Michael Helm

Aus dem Leben eines Taugenichts

vom 24. August 2016

Sieben Uhr Abfahrt in Hannover. Nach dem Wochenende in Hamburg und mitteldeutschem Zwischenstopp geht es weiter nach OWL. Ein paar Terminchen. Da ich pünktlich sein will und der A2 bei Bad Nenndorf und Bad Eilsen nie über den Fahrweg traue, fahre ich lieber mit einer Ersatzstunde im Gepäck. Ich kenne Elfriede: Elfriede berichtete ja schon bei Hamburg von Unfall auf der A7 gemeldet oder Baustelle auf der A1 gemeldet im Minutentakt. Ihr Lieblingsspruch war: Sie fahren auf der schnellsten Route. Elfriede lügt! Kann eine Maschine lügen? Genug Zeit, im Stau darüber zu philosophieren.

Heute also Konferenz an der Gesamtschule in Bünde zwecks Rekrutierung neuer Lesescouts für das neue Schuljahr. Alle drei Kultur-und-Schule-Projekte sind genehmigt. Jetzt geht´s los: das gekonnte Spiel auf der Klaviatur der Organisation, angepasst an die Bedingungen der jeweiligen Schule. Eine Konferenz in Bünde, flitze weiter nach Hiddenhausen, eine Konferenz an der dortigen Gesamtschule, flitze über die Straße zum kurzen Gespräch in die Gemeindebücherei – Christine, die Leiterin, und ich, sind uns einig – wir haben uns nach den Urlaubstagen die schwarzen Ringe unter unseren Augen schon wieder redlich verdient – und weiter nach Herford, Stadtbibliothek. Flitze zwischen Vorgesprächen zur Lesung, Besprechung von Texten und Pressegespräch hin und her. Vorfreude: Die Matineen beginnen wieder im September. Besprechung der Räumlichkeiten mit dem neuen Team der Bibliothek vor Ort. Die Technik ruft aus Dortmund an und gibt grünes Licht. Ich grüße zahlreiche Menschen, die mich anlächeln. „Zwei fremde Augen, ein kurzer Blick, die Braue, Pupillen, die Lider – Was war das? Kein Mensch dreht die Zeit zurück … Vorbei, verweht, nie wieder.“ Mir fallen die Zeilen aus dem Tucholsky-Gedicht ein. Wie vielen Menschen habe ich heute schon in die Augen geschaut? Gesprochen, besprochen, vereinbart, geplant, entwickelt, verwickelt, verworfen. Ergebnis: „Vorbei, verweht, nie wieder.“

Dann stehe ich plötzlich auf dem Linnenbauerplatz in Herford und weiß nicht, was ich machen soll. Kinder spielen im Wasser, klettern fröhlich schreiend über ein Piratenschiff, Eltern plaudern, junge Menschen reden mit Smartphone. Ich stehe und weiß nicht wohin. Mein nächster Termin ist erst in zwei Stunden. Wie ich so über den Platz schaue, spricht eine langjährig treue Zuhörerin zu mir: „Sinnieren Sie über das Wesen der Herforder?“ Ich bin ganz verdattert. Und dann verschlingt mich Herford für zwei seltene Stunden meines Lebens. Ich werde nicht sagen, was ich getan habe und woran ich gedacht habe. Nur, dass mir das Wesen der Herforder ein wenig deutlicher vor Augen war, als ich zu meinem nächsten Probetermin eilte.

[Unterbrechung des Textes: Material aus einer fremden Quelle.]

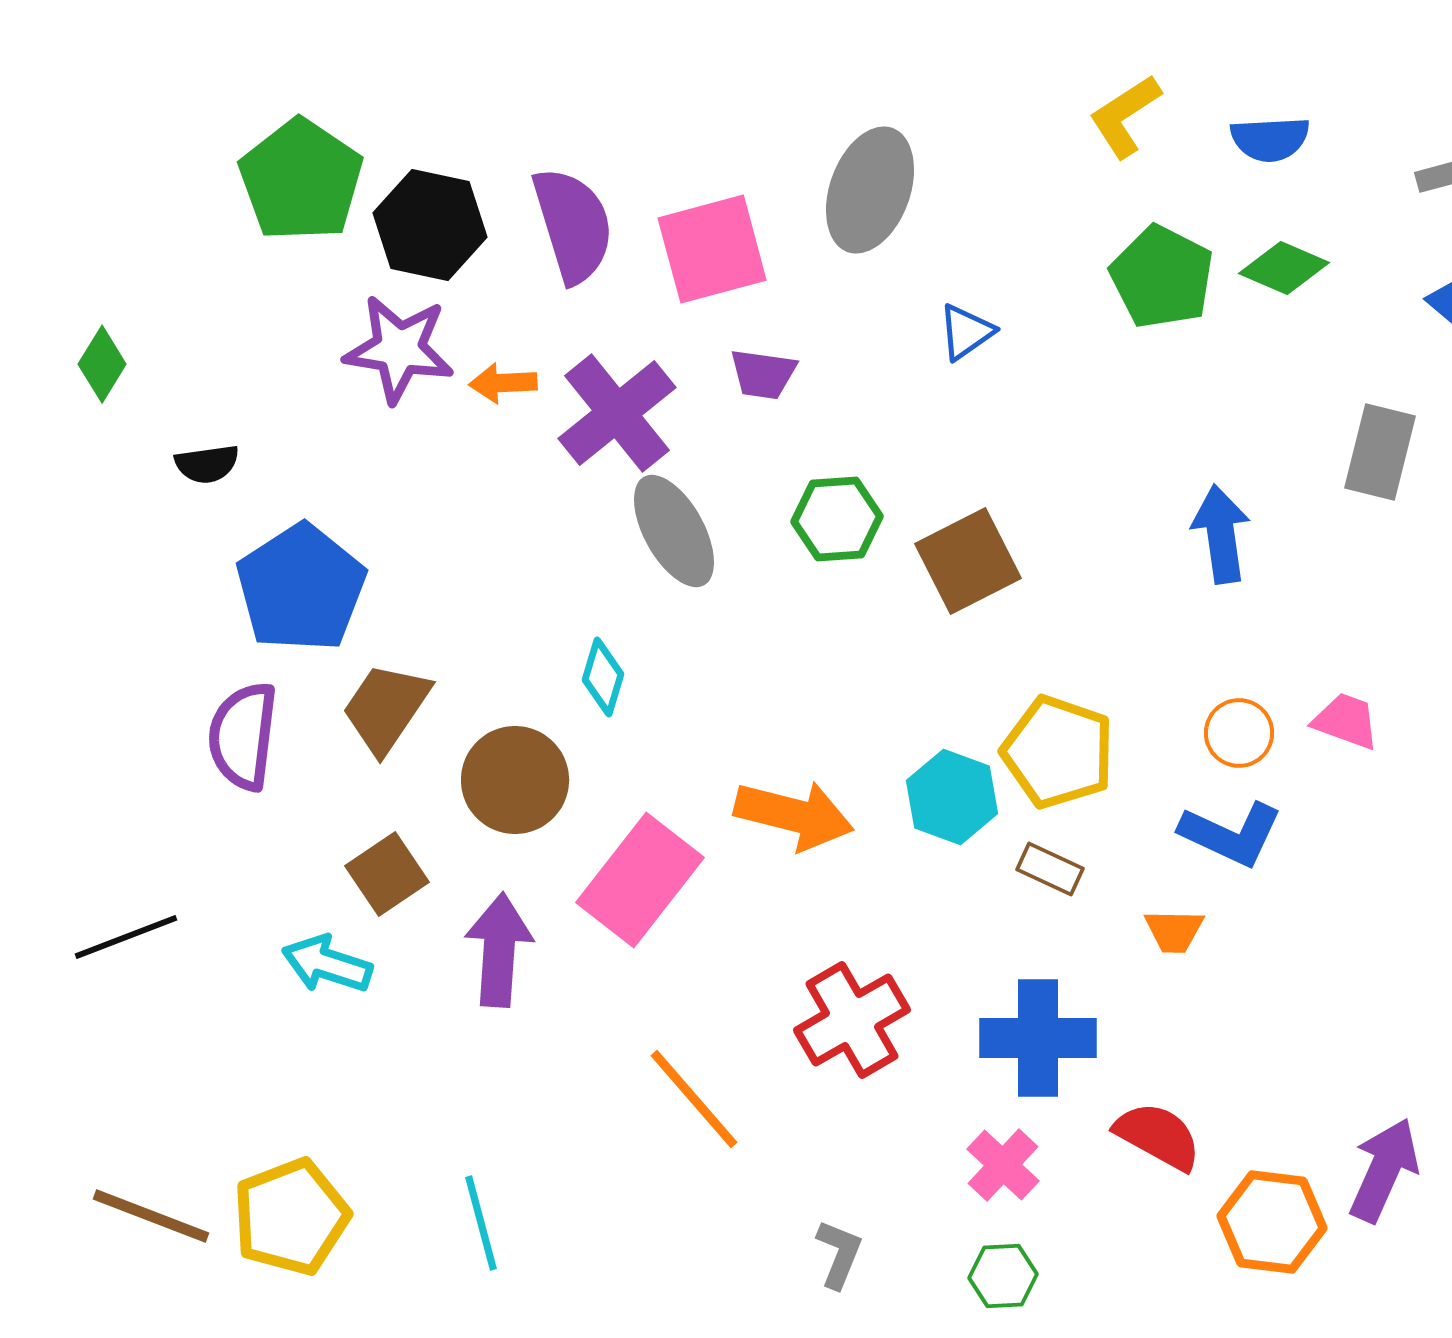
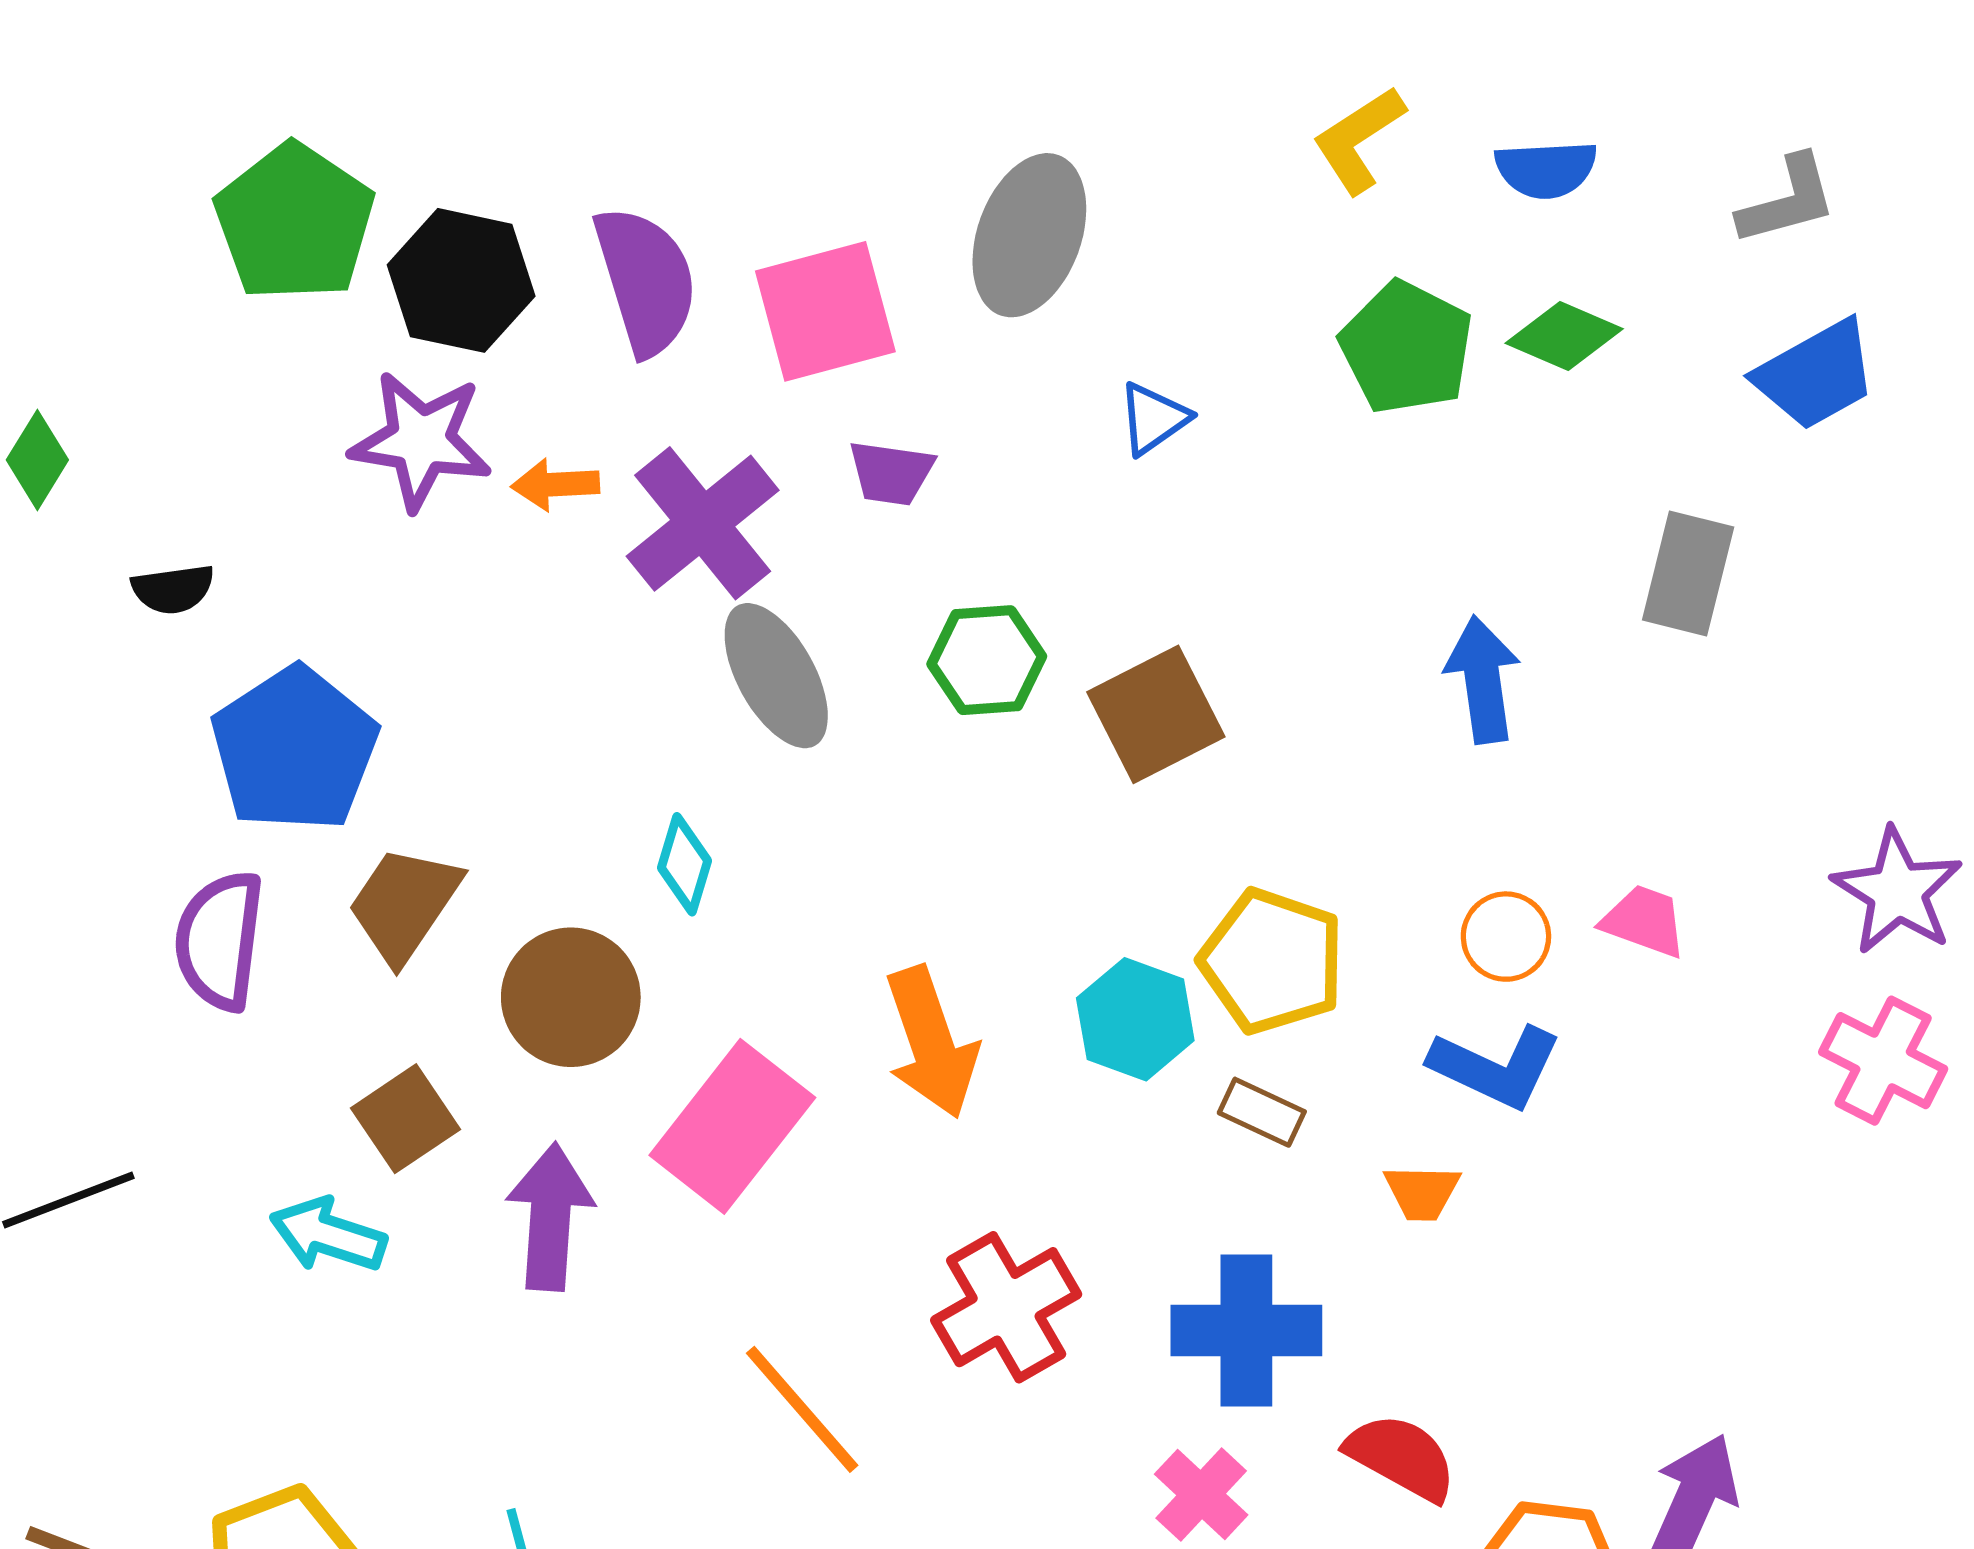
orange arrow: (794, 815) -> (931, 1042), turned 57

Abends auf der A2 in Richtung Heimat ist es dunkel. Ich schaffe es auch nicht ganz. Muss eine längere Pause auf einer Raststätte machen. Spreche mit einem LKW-Fahrer über sein tägliches Brot auf den Rastplätzen entlang der Warschauer Allee, über die tristen dunklen Nächte, eingereiht zwischen LKW, LKW, LKW. Ich schlafe ein wenig im Auto. Als ich erwache, lausche ich dem Rauschen der Fahrzeuge auf der Bahn hinter mir und stiere abwesend in die Dunkelheit. Hier ganze Nächte verbringen? Ich lasse den Motor an. Es geht weiter. Gedanklich bin ich noch lange nicht zu Hause angekommen, als die Haustür hinter mir ins Schloss fällt. Alles ist so ruhig hier und dunkel. Mitten in der Nacht. Vor der nächsten Abreise.